Start of RECORD EXCERPTS
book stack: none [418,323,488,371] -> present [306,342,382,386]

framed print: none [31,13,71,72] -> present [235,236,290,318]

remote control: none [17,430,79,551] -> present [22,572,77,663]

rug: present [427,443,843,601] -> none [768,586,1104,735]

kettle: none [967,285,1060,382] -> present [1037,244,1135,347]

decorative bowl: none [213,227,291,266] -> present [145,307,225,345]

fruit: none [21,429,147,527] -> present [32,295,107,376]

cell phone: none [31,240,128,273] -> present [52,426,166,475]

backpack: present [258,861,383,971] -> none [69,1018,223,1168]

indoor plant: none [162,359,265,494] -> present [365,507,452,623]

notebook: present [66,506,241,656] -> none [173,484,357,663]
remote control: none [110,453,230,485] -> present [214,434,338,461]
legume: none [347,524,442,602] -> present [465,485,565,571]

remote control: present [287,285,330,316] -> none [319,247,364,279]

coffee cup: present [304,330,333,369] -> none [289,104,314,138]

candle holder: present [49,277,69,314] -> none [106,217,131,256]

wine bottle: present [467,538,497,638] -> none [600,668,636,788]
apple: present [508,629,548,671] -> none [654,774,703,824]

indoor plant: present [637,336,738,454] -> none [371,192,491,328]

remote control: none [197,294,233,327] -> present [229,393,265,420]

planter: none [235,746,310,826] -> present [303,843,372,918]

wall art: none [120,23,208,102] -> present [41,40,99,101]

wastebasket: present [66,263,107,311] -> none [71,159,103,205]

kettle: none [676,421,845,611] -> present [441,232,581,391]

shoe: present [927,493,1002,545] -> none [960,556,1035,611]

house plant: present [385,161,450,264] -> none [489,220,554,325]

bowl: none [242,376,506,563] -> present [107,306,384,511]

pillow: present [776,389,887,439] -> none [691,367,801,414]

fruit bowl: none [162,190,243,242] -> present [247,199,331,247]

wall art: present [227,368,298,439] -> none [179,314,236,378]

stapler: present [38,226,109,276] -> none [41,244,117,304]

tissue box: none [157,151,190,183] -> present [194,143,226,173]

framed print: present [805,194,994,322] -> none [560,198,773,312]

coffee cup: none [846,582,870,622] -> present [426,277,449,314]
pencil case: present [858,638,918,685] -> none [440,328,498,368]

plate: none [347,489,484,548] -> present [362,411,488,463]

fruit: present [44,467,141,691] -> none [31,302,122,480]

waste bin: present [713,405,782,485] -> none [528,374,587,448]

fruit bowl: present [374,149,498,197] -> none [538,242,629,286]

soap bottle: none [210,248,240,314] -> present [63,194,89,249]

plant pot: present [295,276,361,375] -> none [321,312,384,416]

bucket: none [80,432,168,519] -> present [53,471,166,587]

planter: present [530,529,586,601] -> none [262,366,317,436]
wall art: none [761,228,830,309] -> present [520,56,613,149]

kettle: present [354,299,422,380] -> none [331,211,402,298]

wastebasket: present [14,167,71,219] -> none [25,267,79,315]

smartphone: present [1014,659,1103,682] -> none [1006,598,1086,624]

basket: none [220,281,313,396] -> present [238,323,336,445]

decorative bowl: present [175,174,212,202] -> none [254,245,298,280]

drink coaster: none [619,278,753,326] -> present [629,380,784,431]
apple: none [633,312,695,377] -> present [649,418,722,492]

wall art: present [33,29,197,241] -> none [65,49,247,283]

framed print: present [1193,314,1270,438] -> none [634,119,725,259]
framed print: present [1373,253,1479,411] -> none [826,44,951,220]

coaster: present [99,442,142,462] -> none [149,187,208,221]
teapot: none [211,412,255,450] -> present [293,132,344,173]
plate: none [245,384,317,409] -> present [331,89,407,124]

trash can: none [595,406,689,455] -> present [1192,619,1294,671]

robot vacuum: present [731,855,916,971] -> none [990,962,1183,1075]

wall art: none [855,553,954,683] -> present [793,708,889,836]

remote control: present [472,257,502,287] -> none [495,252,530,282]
End of RECORD EXCERPTS
◆ THE TASK
Give every line above again, word for word.

◆ OUTPUT OF THE EXERCISE
book stack: none [418,323,488,371] -> present [306,342,382,386]

framed print: none [31,13,71,72] -> present [235,236,290,318]

remote control: none [17,430,79,551] -> present [22,572,77,663]

rug: present [427,443,843,601] -> none [768,586,1104,735]

kettle: none [967,285,1060,382] -> present [1037,244,1135,347]

decorative bowl: none [213,227,291,266] -> present [145,307,225,345]

fruit: none [21,429,147,527] -> present [32,295,107,376]

cell phone: none [31,240,128,273] -> present [52,426,166,475]

backpack: present [258,861,383,971] -> none [69,1018,223,1168]

indoor plant: none [162,359,265,494] -> present [365,507,452,623]

notebook: present [66,506,241,656] -> none [173,484,357,663]
remote control: none [110,453,230,485] -> present [214,434,338,461]
legume: none [347,524,442,602] -> present [465,485,565,571]

remote control: present [287,285,330,316] -> none [319,247,364,279]

coffee cup: present [304,330,333,369] -> none [289,104,314,138]

candle holder: present [49,277,69,314] -> none [106,217,131,256]

wine bottle: present [467,538,497,638] -> none [600,668,636,788]
apple: present [508,629,548,671] -> none [654,774,703,824]

indoor plant: present [637,336,738,454] -> none [371,192,491,328]

remote control: none [197,294,233,327] -> present [229,393,265,420]

planter: none [235,746,310,826] -> present [303,843,372,918]

wall art: none [120,23,208,102] -> present [41,40,99,101]

wastebasket: present [66,263,107,311] -> none [71,159,103,205]

kettle: none [676,421,845,611] -> present [441,232,581,391]

shoe: present [927,493,1002,545] -> none [960,556,1035,611]

house plant: present [385,161,450,264] -> none [489,220,554,325]

bowl: none [242,376,506,563] -> present [107,306,384,511]

pillow: present [776,389,887,439] -> none [691,367,801,414]

fruit bowl: none [162,190,243,242] -> present [247,199,331,247]

wall art: present [227,368,298,439] -> none [179,314,236,378]

stapler: present [38,226,109,276] -> none [41,244,117,304]

tissue box: none [157,151,190,183] -> present [194,143,226,173]

framed print: present [805,194,994,322] -> none [560,198,773,312]

coffee cup: none [846,582,870,622] -> present [426,277,449,314]
pencil case: present [858,638,918,685] -> none [440,328,498,368]

plate: none [347,489,484,548] -> present [362,411,488,463]

fruit: present [44,467,141,691] -> none [31,302,122,480]

waste bin: present [713,405,782,485] -> none [528,374,587,448]

fruit bowl: present [374,149,498,197] -> none [538,242,629,286]

soap bottle: none [210,248,240,314] -> present [63,194,89,249]

plant pot: present [295,276,361,375] -> none [321,312,384,416]

bucket: none [80,432,168,519] -> present [53,471,166,587]

planter: present [530,529,586,601] -> none [262,366,317,436]
wall art: none [761,228,830,309] -> present [520,56,613,149]

kettle: present [354,299,422,380] -> none [331,211,402,298]

wastebasket: present [14,167,71,219] -> none [25,267,79,315]

smartphone: present [1014,659,1103,682] -> none [1006,598,1086,624]

basket: none [220,281,313,396] -> present [238,323,336,445]

decorative bowl: present [175,174,212,202] -> none [254,245,298,280]

drink coaster: none [619,278,753,326] -> present [629,380,784,431]
apple: none [633,312,695,377] -> present [649,418,722,492]

wall art: present [33,29,197,241] -> none [65,49,247,283]

framed print: present [1193,314,1270,438] -> none [634,119,725,259]
framed print: present [1373,253,1479,411] -> none [826,44,951,220]

coaster: present [99,442,142,462] -> none [149,187,208,221]
teapot: none [211,412,255,450] -> present [293,132,344,173]
plate: none [245,384,317,409] -> present [331,89,407,124]

trash can: none [595,406,689,455] -> present [1192,619,1294,671]

robot vacuum: present [731,855,916,971] -> none [990,962,1183,1075]

wall art: none [855,553,954,683] -> present [793,708,889,836]

remote control: present [472,257,502,287] -> none [495,252,530,282]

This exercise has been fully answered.